Problem to solve
Report the number of lines in the material below that contain "EXCELCLASH", without any other words.

Data supplied
* * *

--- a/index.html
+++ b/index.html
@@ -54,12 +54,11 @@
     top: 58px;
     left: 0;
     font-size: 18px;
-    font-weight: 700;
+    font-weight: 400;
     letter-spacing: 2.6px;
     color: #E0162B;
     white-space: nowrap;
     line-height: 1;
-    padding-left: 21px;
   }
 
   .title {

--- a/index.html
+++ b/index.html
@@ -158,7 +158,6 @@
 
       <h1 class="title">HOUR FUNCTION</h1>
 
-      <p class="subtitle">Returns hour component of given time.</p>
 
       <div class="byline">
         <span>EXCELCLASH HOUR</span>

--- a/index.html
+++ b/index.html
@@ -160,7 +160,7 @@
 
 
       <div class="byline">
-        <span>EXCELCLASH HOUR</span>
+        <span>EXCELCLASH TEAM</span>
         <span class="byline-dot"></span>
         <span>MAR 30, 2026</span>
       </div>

* * *

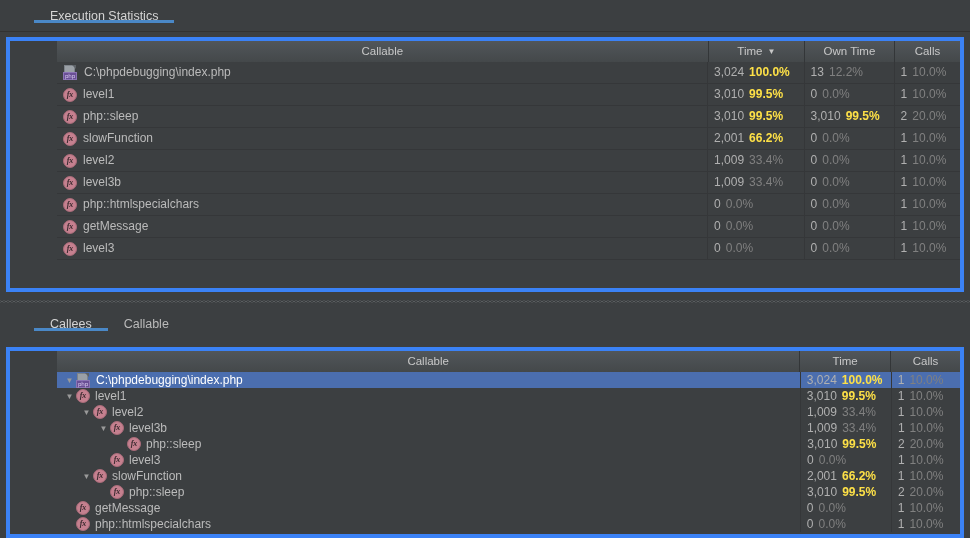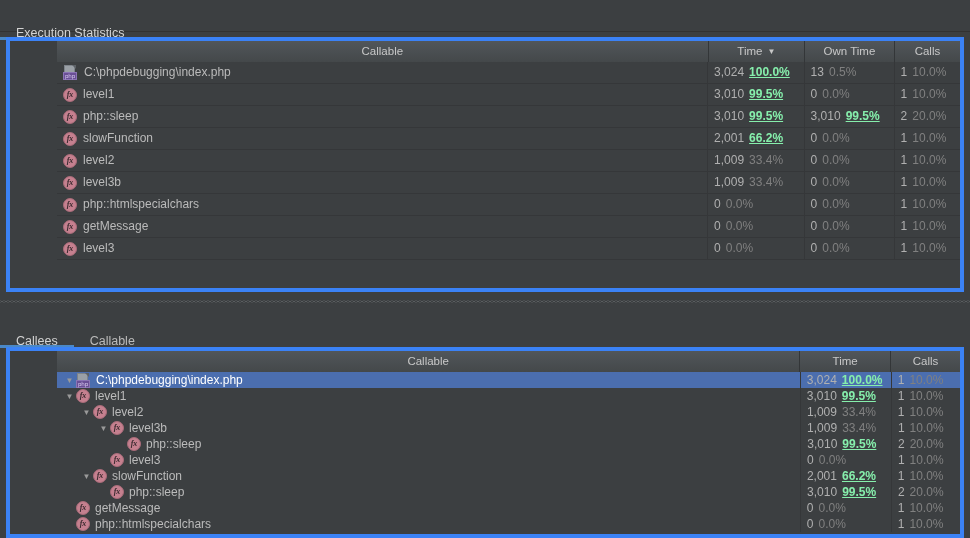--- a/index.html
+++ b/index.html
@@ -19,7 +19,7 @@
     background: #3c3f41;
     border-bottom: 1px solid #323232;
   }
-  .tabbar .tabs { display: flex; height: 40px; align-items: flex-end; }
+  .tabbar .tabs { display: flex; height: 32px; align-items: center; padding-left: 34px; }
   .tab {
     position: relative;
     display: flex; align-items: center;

* * *

Output below
3